Extended Attributes in HDFS

[ Go Back ]

Overview

Extended attributes (abbreviated as xattrs) are a filesystem feature that allow user applications to associate additional metadata with a file or directory. Unlike system-level inode metadata such as file permissions or modification time, extended attributes are not interpreted by the system and are instead used by applications to store additional information about an inode. Extended attributes could be used, for instance, to specify the character encoding of a plain-text document.

HDFS extended attributes

Extended attributes in HDFS are modeled after extended attributes in Linux (see the Linux manpage for attr(5) and related documentation). An extended attribute is a name-value pair, with a string name and binary value. Xattrs names must also be prefixed with a namespace. For example, an xattr named myXattr in the user namespace would be specified as user.myXattr. Multiple xattrs can be associated with a single inode.

Namespaces and Permissions

In HDFS, as in Linux, there are four valid namespaces: user, trusted, system, and security. Each of these namespaces have different access restrictions.

The user namespace is the namespace that will commonly be used by client applications. Access to extended attributes in the user namespace is controlled by the corresponding file permissions.

The trusted namespace is available only to HDFS superusers.

The system namespace is reserved for internal HDFS use. This namespace is not accessible through userspace methods, and is reserved for implementing internal HDFS features.

The security namespace is reserved for internal HDFS use. This namespace is not accessible through userspace methods. It is currently unused.
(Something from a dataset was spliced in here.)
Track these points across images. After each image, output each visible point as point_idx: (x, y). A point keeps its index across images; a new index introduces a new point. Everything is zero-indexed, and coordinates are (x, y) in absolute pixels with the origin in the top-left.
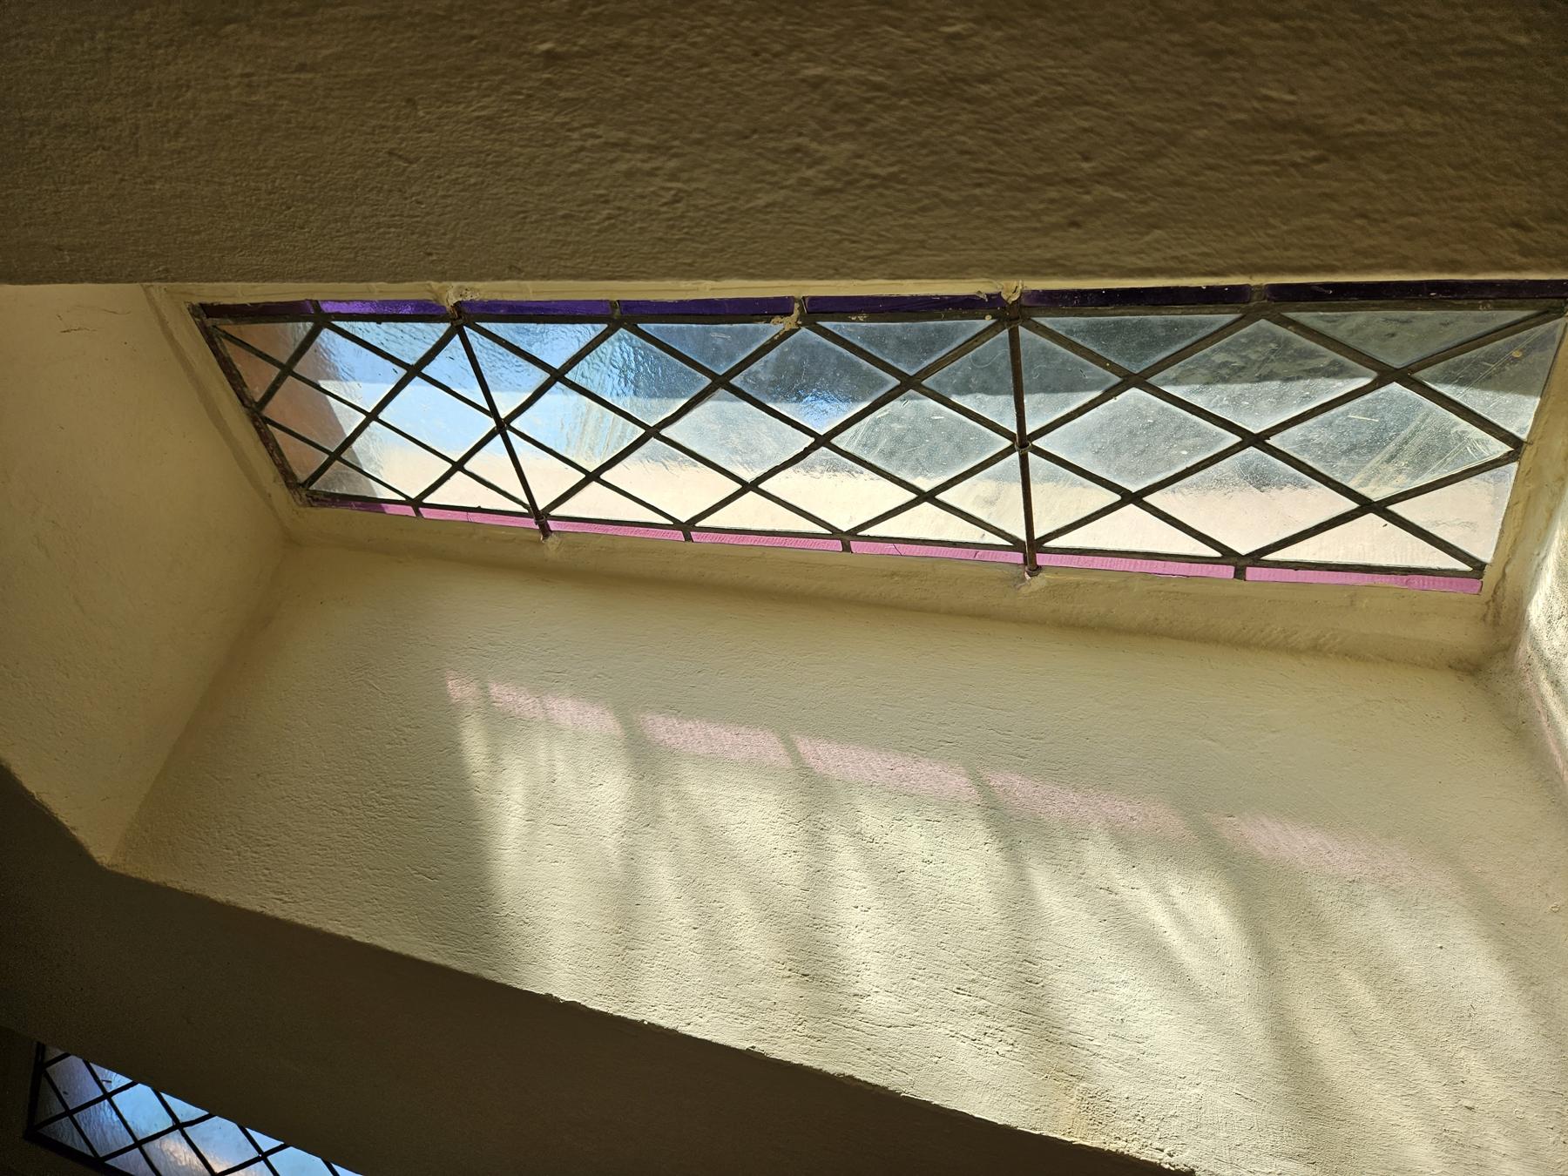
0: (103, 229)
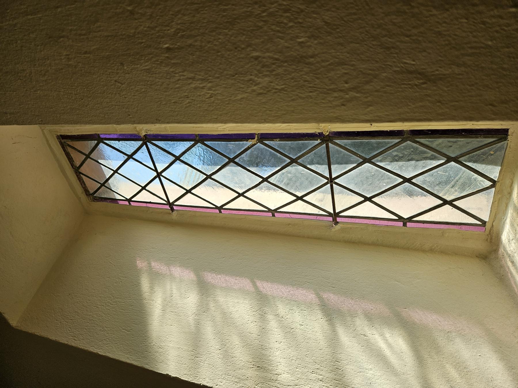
0: (20, 107)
Interacting with extended attributes

The Hadoop shell has support for interacting with extended attributes via hadoop fs -getfattr and hadoop fs -setfattr. These commands are styled after the Linux getfattr(1) and setfattr(1) commands.

getfattr

hadoop fs -getfattr [-R] -n name | -d [-e en] <path>

Displays the extended attribute names and values (if any) for a file or directory.

-R Recursively list the attributes for all files and directories.
-n name Dump the named extended attribute value.
-d Dump all extended attribute values associated with pathname.
-e <encoding> Encode values after retrieving them. Valid encodings are "text", "hex", and "base64". Values encoded as text strings are enclosed in double quotes ("), and values encoded as hexadecimal and base64 are prefixed with 0x and 0s, respectively.
<path> The file or directory.

setfattr

hadoop fs -setfattr -n name [-v value] | -x name <path>

Sets an extended attribute name and value for a file or directory.

-n name The extended attribute name.
-v value The extended attribute value. There are three different encoding methods for the value. If the argument is enclosed in double quotes, then the value is the string inside the quotes. If the argument is prefixed with 0x or 0X, then it is taken as a hexadecimal number. If the argument begins with 0s or 0S, then it is taken as a base64 encoding.
-x name Remove the extended attribute.
<path> The file or directory.

Configuration options

HDFS supports extended attributes out of the box, without additional configuration. Administrators could potentially be interested in the options limiting the number of xattrs per inode and the size of xattrs, since xattrs increase the on-disk and in-memory space consumption of an inode.

  • dfs.namenode.xattrs.enabled

    Whether support for extended attributes is enabled on the NameNode. By default, extended attributes are enabled.

  • dfs.namenode.fs-limits.max-xattrs-per-inode

    The maximum number of extended attributes per inode. By default, this limit is 32.

  • dfs.namenode.fs-limits.max-xattr-size

    The maximum combined size of the name and value of an extended attribute in bytes. By default, this limit is 16384 bytes.